* WHAT TO PRODUCE: Write out, word for word, the part of the listing below that opens with the line containing "Step: Start a" and closes with the line containing "left_click(341, 217)", keeping both of those lines and adding no others.

* TASK INPUT:

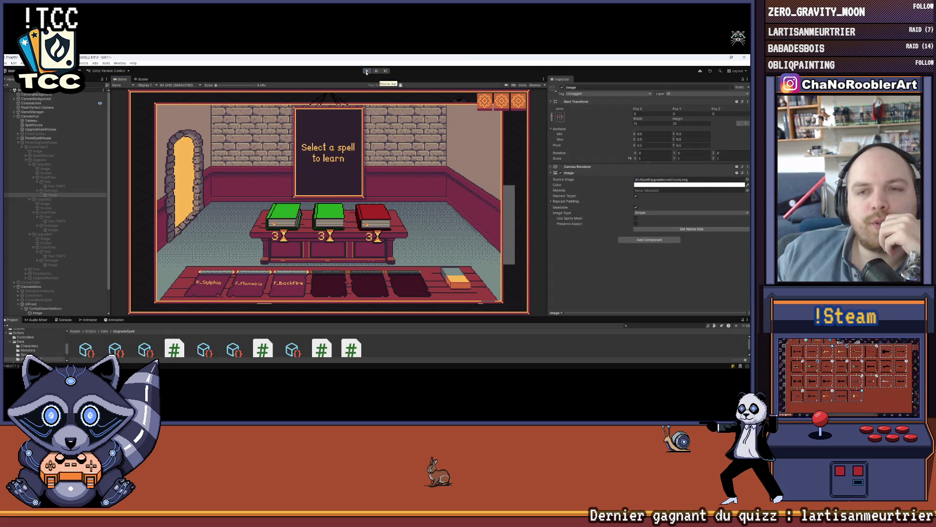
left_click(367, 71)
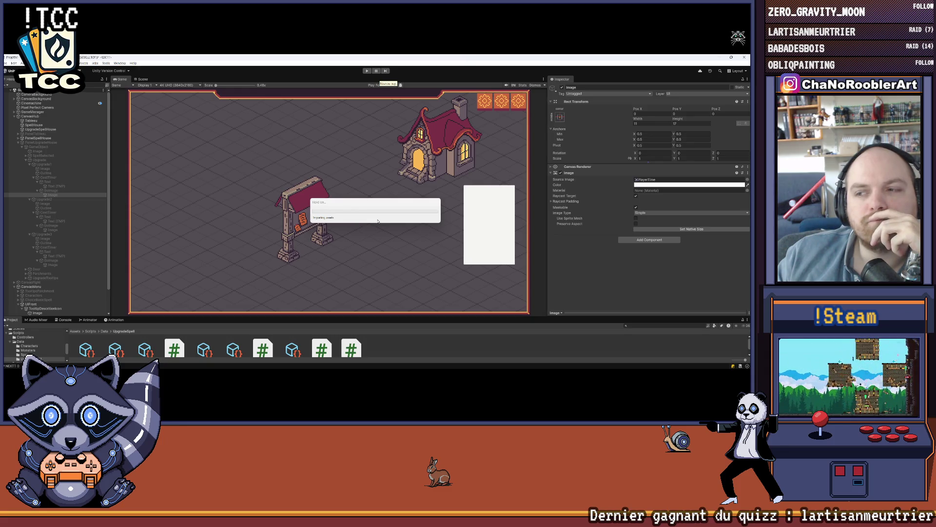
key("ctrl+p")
...
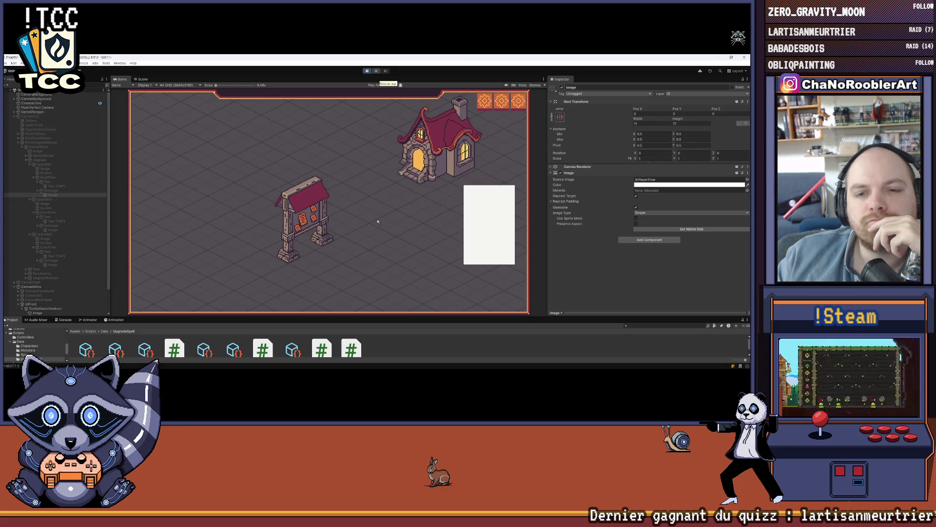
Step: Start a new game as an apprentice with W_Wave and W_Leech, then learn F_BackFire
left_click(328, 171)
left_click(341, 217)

* RESULT OF THIS EXERCISE:
Step: Start a new game as an apprentice with W_Wave and W_Leech, then learn F_BackFire
left_click(328, 171)
left_click(341, 217)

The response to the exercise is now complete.